One hundred fifty-two healthy female smokers were randomized to either 12 weeks of exercise training or health education as part of a smoking cessation program. Smoking was held steady for the first 6 weeks, and thereafter, smoking cessation was actively attempted. One hundred four participants completed 6 weeks, and 88 completed 12 weeks. Fitness and circulating inflammatory marker levels were measured at baseline, 6 weeks, and 12 weeks. To avoid potential confounding from changes in smoking exposure during the second 6 weeks of the trial, the primary end point was change in inflammatory marker levels from baseline to 6 weeks.
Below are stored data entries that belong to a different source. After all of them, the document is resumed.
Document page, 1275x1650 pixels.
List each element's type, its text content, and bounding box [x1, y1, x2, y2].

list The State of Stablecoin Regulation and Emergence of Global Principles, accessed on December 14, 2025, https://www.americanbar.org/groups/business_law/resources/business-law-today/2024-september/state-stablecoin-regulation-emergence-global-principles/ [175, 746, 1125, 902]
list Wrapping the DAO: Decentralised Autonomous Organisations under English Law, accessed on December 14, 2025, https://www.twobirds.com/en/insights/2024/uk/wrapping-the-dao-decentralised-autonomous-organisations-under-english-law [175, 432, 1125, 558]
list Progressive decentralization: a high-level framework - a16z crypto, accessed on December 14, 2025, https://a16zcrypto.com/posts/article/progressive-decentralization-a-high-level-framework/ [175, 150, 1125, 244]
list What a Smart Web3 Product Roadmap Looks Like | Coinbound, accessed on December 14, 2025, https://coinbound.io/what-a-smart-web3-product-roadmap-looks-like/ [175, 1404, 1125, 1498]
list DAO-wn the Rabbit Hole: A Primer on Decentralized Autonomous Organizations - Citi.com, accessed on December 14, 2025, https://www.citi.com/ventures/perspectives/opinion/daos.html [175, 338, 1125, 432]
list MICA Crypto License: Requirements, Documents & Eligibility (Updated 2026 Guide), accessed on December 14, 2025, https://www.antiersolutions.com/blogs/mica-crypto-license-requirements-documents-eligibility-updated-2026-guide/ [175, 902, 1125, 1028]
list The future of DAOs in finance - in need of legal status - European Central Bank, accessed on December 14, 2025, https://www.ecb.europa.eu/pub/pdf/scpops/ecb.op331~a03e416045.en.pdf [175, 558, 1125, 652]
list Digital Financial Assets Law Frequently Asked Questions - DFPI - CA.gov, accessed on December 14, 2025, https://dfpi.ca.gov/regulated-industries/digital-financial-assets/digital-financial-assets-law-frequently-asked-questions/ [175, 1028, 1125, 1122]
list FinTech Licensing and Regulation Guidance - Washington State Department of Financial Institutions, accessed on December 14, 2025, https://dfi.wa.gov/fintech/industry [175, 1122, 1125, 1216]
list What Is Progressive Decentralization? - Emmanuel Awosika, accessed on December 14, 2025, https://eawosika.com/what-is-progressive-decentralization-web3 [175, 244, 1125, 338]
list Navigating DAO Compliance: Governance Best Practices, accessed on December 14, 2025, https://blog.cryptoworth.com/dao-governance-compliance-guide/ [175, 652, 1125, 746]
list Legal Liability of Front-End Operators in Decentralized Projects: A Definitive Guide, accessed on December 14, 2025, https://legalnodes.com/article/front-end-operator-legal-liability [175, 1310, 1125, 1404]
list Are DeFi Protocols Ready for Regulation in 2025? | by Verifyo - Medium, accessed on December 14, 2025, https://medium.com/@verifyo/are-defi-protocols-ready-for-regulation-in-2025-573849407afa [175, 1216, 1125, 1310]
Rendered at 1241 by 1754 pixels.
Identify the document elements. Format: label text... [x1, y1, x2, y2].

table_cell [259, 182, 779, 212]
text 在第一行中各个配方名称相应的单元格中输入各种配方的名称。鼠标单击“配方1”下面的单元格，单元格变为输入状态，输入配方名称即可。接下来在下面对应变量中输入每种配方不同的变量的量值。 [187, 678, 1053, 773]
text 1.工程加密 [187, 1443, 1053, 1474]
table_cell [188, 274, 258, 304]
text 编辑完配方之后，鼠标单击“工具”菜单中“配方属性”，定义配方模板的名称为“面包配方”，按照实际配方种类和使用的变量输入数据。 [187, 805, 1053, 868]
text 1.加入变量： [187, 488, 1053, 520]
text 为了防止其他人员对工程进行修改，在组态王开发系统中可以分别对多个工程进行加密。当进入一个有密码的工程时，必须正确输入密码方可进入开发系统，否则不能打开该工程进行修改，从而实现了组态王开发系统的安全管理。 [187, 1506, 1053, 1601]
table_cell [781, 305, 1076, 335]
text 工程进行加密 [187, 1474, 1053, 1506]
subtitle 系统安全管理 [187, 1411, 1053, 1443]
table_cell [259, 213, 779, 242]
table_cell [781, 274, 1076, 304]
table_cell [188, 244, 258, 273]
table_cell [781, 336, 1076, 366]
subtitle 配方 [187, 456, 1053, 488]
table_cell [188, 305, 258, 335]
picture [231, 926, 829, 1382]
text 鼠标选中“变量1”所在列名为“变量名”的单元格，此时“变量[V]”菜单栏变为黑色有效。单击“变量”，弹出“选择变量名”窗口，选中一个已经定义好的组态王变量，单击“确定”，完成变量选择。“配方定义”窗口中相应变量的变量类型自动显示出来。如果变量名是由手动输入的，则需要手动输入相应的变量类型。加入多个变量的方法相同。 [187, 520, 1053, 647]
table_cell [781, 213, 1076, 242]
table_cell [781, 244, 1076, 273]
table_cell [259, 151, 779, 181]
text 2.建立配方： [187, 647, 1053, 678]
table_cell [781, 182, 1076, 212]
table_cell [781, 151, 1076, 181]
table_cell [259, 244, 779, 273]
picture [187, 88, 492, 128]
Change in inflammatory markers from baseline to 12 weeks was a secondary end point.


At baseline, greater physical fitness was associated with lower white blood cell, fibrinogen, and C-reactive protein levels, but these associations were not statistically significant after adjusting for body mass index (P > .1 for all). Fitness improved significantly in the exercise group at both 6 and 12 weeks. However, there were no differences in levels of any inflammatory marker between the exercise and control groups at either 6 weeks (primary end point) or 12 weeks (secondary end point) (P > .05 for all comparisons).


In female smokers, baseline associations between fitness and inflammatory markers were largely attributable to differences in body fat; regular exercise did not reduce levels of any of the inflammatory markers studied despite a significant improvement in fitness at both 6 and 12 weeks.